Sono certo che Dino non si farà intimidire e che il suo impegno per affermare i valori della libertà e della democrazia a Corleone e in Sicilia continuerà senza battute d'arresto. A nessuno, però, può sfuggire la forza di questa intimidazione nei confronti di colui che, peraltro, è autore del libro sui corleonesi e sulla mafia di Corleone diffuso da "l'Unità".

Ecco perché chiedo alla Presidenza di sollecitare l'intervento del Ministro dell'interno, a seguito di un'interrogazione a risposta scritta che ho presentato appunto al titolare di tale Dicastero.

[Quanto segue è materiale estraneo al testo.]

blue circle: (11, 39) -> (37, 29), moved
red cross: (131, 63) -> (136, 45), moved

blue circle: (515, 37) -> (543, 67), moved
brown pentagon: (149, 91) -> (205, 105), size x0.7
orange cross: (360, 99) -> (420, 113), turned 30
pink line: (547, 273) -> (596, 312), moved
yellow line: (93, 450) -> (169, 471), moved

Il prefetto di Palermo, come è sua consuetudine, con la solerzia e la capacità che contraddistinguono la sua azione quotidiana, ha convocato il Comitato per l'ordine e la sicurezza pubblica e ha messo in campo le misure necessarie a garantire la sicurezza del segretario della Camera del lavoro di Corleone. È però necessario che il Ministro impegni risorse umane più consistenti, mezzi e strumentazioni più adeguati per assicurare alla giustizia i mandanti e gli esecutori di questo grave atto intimidatorio, perpetrato in una realtà dove l'antimafia si fa sentire, ma dove la mafia insiste con la sua presenza a condizionare l'economia, lo sviluppo, la politica.

 

PRESIDENTE. Senatore Garraffa, la Presidenza si attiverà nel senso da lei richiesto.

PERUZZOTTI (LP). Domando di parlare.

 

PRESIDENTE. Ne ha facoltà.

 

PERUZZOTTI (LP). Signor Presidente, il 21 gennaio dell'anno scorso, a Somma Lombardo, un pluripregiudicato, già recidivo per i reati di omicidio, rapina, stupro, violenza e altro, ha ucciso a colpi di rivoltella tre innocenti e poi si è procurato la morte sparandosi in testa.

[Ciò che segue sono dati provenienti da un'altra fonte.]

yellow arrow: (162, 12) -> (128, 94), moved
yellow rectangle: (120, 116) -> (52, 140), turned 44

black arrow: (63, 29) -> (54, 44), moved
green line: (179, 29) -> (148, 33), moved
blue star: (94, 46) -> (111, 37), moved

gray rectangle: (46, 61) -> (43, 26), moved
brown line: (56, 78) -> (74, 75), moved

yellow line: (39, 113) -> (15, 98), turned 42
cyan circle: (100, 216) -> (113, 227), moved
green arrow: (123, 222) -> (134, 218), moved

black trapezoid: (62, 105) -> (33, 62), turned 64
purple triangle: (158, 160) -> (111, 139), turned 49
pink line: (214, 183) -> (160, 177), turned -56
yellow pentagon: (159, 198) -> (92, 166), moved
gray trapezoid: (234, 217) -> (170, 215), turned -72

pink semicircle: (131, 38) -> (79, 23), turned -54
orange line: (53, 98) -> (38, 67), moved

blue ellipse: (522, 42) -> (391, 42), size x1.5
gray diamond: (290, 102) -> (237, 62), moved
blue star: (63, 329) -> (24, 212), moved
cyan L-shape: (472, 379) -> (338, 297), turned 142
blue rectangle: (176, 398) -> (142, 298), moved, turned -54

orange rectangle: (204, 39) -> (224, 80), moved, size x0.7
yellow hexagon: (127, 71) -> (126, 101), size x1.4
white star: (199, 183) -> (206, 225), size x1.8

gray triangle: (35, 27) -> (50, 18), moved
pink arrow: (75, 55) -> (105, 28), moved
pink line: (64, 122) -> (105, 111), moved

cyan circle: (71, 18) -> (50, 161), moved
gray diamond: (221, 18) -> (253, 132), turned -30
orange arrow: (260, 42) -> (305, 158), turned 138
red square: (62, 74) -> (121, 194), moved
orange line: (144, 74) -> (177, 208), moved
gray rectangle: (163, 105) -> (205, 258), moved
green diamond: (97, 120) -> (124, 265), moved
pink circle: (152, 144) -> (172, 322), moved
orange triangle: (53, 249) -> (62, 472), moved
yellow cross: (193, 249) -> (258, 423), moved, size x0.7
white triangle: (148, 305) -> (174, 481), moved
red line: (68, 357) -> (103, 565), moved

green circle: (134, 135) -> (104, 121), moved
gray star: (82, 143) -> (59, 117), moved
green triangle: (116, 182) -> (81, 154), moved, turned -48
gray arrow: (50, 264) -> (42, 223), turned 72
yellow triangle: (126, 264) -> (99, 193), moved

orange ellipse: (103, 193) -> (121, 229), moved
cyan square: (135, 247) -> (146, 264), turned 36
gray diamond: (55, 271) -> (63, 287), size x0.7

Abbiamo chiesto al Ministro della giustizia come mai questo pluripregiudicato fosse stato rimesso in libertà e come abbia potuto compiere impunemente tre omicidi, oltre al suo suicidio. Non abbiamo, però, ancora ottenuto risposta e quindi vorremmo avere dal Ministero, prima della fine della legislatura, tutti i chiarimenti e le delucidazioni su questi efferati omicidi compiuti da un personaggio che avrebbe dovuto stare nelle patrie galere, mentre invece girava tranquillamente per la città armato di una calibro 9, addirittura sottratta - secondo quanto mi risulta - ad un appartenente all'Arma dei carabinieri.

Prego, pertanto, la Presidenza di farsi portavoce presso il Ministero della giustizia affinché ci vengano date le spiegazioni richieste con l'interpellanza 2-00666.

PRESIDENTE. Senatore Peruzzotti, la Presidenza si attiverà nel senso da lei auspicato.